▶ _DESCRIPTION OF THE TASK_
Below are the records; output them exactly from the first line through the line with "1/2004, pp. 243-255.", stopping there.

[[ SUPPLIED INFORMATION, beginning ]]

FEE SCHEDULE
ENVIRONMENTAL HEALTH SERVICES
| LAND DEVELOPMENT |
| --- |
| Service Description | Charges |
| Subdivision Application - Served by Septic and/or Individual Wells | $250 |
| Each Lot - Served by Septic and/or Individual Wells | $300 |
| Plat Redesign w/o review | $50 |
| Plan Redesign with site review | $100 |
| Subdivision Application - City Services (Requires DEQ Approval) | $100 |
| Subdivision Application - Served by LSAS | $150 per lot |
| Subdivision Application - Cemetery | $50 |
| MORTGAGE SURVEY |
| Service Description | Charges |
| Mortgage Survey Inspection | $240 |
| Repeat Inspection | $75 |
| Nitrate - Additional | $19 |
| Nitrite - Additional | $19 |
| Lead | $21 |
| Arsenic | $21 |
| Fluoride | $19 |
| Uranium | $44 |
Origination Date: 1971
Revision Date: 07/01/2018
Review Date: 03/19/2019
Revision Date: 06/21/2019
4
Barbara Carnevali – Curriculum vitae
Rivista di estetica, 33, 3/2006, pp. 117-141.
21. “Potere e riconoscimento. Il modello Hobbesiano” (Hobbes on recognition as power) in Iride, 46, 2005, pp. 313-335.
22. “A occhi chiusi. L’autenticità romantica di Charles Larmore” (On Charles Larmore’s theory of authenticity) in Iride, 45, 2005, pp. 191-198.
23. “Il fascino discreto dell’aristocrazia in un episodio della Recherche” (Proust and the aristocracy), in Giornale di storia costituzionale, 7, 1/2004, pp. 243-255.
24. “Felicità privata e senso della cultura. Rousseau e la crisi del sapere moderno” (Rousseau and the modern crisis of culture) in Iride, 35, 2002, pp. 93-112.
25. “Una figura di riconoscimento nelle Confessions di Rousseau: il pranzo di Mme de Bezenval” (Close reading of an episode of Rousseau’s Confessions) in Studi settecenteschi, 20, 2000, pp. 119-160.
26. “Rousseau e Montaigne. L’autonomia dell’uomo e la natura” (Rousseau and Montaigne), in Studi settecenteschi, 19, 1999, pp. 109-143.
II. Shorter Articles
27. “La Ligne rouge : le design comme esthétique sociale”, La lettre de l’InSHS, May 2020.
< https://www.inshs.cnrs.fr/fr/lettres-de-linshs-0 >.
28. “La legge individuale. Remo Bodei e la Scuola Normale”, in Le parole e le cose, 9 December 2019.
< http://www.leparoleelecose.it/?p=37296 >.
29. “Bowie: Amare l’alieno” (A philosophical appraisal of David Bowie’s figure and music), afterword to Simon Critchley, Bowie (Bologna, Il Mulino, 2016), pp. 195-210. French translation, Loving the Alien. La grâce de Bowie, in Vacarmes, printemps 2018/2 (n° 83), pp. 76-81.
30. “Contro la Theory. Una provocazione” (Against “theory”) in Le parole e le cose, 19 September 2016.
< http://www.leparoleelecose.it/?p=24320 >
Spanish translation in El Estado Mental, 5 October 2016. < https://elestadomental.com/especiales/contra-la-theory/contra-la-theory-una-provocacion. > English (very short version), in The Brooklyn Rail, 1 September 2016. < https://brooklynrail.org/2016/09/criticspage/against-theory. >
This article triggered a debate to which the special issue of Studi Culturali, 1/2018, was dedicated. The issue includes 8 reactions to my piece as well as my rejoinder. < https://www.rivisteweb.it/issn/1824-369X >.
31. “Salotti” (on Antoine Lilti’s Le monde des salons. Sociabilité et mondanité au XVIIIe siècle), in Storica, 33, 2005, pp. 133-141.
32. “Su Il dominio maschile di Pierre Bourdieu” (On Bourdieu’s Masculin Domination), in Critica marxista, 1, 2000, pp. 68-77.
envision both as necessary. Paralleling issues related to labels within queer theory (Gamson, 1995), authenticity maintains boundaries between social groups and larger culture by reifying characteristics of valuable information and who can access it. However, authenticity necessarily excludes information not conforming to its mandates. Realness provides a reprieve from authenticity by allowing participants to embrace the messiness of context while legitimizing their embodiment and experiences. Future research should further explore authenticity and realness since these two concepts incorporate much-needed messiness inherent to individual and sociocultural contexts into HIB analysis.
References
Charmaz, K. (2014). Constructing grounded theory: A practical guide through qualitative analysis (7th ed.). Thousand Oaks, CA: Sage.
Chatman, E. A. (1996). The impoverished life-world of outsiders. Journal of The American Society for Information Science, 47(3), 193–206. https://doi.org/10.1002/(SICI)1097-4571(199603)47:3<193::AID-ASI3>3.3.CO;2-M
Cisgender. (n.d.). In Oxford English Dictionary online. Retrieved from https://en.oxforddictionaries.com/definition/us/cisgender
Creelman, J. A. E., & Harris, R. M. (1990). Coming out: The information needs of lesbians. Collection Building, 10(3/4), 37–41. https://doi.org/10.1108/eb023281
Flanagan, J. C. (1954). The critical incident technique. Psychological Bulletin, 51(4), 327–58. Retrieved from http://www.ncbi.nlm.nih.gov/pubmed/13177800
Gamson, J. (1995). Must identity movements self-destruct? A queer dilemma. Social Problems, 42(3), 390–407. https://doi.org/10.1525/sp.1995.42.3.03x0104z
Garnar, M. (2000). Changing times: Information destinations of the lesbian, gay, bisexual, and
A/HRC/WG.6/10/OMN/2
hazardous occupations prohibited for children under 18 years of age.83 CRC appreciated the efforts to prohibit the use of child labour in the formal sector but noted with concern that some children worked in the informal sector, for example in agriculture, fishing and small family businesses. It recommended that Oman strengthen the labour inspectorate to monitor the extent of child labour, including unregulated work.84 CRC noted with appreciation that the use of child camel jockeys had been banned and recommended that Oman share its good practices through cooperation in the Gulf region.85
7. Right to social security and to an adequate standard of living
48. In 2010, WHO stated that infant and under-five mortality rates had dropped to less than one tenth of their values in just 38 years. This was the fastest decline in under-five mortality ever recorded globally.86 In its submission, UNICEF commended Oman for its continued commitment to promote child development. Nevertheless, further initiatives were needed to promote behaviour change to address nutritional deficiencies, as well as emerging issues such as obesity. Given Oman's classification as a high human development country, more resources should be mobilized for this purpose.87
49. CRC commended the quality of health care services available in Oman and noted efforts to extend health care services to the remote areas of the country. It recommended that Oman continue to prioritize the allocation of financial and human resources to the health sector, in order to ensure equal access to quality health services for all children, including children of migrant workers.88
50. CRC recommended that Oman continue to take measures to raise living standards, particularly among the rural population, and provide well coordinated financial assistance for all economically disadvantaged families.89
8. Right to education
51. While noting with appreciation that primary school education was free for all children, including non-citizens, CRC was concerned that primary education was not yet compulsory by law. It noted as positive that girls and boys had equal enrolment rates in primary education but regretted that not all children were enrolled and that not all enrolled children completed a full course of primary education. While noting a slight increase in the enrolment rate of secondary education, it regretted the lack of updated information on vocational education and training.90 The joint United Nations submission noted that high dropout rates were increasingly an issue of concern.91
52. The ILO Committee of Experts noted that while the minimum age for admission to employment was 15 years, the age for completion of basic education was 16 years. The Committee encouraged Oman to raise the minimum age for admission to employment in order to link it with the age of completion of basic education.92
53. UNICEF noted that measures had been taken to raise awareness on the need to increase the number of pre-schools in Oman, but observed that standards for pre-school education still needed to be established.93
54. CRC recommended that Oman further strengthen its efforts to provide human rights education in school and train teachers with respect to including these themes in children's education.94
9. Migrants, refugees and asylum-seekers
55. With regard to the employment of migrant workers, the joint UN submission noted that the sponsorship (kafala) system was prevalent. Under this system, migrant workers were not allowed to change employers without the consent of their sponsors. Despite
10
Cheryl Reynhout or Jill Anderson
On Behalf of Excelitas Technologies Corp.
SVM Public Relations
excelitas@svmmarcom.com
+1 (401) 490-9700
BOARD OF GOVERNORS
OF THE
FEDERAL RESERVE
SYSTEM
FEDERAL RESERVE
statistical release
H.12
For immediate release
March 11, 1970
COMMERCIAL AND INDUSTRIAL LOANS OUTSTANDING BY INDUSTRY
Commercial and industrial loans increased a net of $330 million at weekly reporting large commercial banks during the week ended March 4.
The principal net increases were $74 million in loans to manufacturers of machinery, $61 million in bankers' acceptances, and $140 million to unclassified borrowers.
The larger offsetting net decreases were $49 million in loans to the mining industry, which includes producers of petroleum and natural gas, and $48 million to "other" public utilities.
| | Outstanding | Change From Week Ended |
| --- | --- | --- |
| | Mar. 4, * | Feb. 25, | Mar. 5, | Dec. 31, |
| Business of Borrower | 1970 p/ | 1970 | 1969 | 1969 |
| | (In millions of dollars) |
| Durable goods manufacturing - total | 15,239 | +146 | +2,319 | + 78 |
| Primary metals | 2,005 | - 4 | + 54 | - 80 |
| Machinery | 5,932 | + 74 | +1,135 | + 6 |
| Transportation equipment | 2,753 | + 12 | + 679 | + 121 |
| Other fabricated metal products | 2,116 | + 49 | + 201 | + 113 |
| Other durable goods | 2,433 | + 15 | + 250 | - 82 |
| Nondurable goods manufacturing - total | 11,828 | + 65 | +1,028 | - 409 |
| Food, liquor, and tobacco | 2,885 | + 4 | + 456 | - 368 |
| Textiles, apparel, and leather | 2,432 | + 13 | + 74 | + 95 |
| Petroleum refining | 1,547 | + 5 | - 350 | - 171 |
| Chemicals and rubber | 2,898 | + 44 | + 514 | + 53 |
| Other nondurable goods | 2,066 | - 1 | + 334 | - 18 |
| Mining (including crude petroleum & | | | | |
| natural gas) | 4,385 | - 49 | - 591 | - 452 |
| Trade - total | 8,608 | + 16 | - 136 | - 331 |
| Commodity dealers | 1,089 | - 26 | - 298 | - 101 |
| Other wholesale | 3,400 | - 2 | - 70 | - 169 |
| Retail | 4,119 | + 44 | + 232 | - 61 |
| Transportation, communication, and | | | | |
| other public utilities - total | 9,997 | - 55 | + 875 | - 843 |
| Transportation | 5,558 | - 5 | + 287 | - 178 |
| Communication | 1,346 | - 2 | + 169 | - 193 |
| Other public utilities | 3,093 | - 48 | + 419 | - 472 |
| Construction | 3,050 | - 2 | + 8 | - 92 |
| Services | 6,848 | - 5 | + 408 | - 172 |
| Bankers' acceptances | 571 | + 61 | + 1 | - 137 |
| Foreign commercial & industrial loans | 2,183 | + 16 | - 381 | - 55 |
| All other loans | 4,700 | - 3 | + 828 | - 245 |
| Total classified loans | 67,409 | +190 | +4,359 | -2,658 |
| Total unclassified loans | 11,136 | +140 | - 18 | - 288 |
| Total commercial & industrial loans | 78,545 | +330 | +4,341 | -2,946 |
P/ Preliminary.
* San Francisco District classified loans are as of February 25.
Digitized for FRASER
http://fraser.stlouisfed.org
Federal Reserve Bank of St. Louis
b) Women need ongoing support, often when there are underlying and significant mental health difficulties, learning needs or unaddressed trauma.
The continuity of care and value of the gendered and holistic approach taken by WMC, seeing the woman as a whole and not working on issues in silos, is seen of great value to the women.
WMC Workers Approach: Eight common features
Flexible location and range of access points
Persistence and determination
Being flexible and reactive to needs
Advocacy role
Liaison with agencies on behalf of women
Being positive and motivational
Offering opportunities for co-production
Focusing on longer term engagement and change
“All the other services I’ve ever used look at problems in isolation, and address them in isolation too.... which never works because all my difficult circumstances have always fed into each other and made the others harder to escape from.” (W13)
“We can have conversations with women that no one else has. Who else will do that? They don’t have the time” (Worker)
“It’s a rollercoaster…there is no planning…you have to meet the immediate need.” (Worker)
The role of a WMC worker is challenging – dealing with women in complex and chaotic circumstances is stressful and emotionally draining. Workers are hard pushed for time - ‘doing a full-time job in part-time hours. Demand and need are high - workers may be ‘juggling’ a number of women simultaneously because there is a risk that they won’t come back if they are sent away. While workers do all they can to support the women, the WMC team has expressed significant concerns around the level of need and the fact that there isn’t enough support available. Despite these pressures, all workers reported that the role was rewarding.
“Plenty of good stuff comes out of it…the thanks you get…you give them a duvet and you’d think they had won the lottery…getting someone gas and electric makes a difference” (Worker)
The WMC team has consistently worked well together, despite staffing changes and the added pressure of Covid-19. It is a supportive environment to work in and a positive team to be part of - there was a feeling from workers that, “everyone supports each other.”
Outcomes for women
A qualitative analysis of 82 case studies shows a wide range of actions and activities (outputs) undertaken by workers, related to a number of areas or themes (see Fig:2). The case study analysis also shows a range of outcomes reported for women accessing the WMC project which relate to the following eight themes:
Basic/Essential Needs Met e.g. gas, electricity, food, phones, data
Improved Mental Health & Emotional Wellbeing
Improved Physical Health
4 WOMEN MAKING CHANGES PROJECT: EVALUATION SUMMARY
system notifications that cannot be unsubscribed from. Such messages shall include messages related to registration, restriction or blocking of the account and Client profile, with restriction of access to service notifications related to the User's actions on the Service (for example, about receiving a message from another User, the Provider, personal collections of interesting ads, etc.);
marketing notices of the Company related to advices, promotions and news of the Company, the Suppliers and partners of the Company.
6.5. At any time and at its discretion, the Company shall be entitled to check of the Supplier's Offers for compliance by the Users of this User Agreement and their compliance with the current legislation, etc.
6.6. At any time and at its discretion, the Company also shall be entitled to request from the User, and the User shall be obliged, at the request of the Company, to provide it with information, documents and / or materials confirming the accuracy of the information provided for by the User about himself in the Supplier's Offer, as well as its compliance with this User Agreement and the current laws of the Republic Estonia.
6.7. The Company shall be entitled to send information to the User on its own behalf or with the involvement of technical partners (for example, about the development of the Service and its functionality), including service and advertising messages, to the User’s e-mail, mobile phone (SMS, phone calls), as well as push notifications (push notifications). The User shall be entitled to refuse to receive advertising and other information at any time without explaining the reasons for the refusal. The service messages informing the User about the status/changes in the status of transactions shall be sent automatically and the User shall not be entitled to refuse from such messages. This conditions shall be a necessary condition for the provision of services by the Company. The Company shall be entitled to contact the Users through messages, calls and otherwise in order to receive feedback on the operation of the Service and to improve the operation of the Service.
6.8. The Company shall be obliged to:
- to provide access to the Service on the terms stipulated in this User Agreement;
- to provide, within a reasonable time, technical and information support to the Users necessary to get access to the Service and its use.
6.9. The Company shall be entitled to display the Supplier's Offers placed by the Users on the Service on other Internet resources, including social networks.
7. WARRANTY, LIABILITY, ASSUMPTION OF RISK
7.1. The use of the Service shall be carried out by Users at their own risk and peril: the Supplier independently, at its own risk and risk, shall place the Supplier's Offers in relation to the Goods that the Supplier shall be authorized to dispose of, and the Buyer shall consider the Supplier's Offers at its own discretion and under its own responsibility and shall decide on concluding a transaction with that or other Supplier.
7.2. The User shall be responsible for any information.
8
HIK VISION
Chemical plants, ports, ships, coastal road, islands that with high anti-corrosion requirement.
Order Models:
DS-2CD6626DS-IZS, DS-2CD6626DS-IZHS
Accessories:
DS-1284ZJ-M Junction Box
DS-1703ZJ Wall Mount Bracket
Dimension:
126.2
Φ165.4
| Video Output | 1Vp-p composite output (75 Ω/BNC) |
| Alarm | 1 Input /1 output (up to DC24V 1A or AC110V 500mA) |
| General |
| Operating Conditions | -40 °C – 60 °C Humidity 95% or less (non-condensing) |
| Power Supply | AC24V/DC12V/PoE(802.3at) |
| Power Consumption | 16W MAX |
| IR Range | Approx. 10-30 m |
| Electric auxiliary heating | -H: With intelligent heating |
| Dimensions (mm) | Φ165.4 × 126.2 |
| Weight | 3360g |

[[ SUPPLIED INFORMATION, end ]]

▶ _RESPONSE TO THE TASK_
FEE SCHEDULE
ENVIRONMENTAL HEALTH SERVICES
| LAND DEVELOPMENT |
| --- |
| Service Description | Charges |
| Subdivision Application - Served by Septic and/or Individual Wells | $250 |
| Each Lot - Served by Septic and/or Individual Wells | $300 |
| Plat Redesign w/o review | $50 |
| Plan Redesign with site review | $100 |
| Subdivision Application - City Services (Requires DEQ Approval) | $100 |
| Subdivision Application - Served by LSAS | $150 per lot |
| Subdivision Application - Cemetery | $50 |
| MORTGAGE SURVEY |
| Service Description | Charges |
| Mortgage Survey Inspection | $240 |
| Repeat Inspection | $75 |
| Nitrate - Additional | $19 |
| Nitrite - Additional | $19 |
| Lead | $21 |
| Arsenic | $21 |
| Fluoride | $19 |
| Uranium | $44 |
Origination Date: 1971
Revision Date: 07/01/2018
Review Date: 03/19/2019
Revision Date: 06/21/2019
4
Barbara Carnevali – Curriculum vitae
Rivista di estetica, 33, 3/2006, pp. 117-141.
21. “Potere e riconoscimento. Il modello Hobbesiano” (Hobbes on recognition as power) in Iride, 46, 2005, pp. 313-335.
22. “A occhi chiusi. L’autenticità romantica di Charles Larmore” (On Charles Larmore’s theory of authenticity) in Iride, 45, 2005, pp. 191-198.
23. “Il fascino discreto dell’aristocrazia in un episodio della Recherche” (Proust and the aristocracy), in Giornale di storia costituzionale, 7, 1/2004, pp. 243-255.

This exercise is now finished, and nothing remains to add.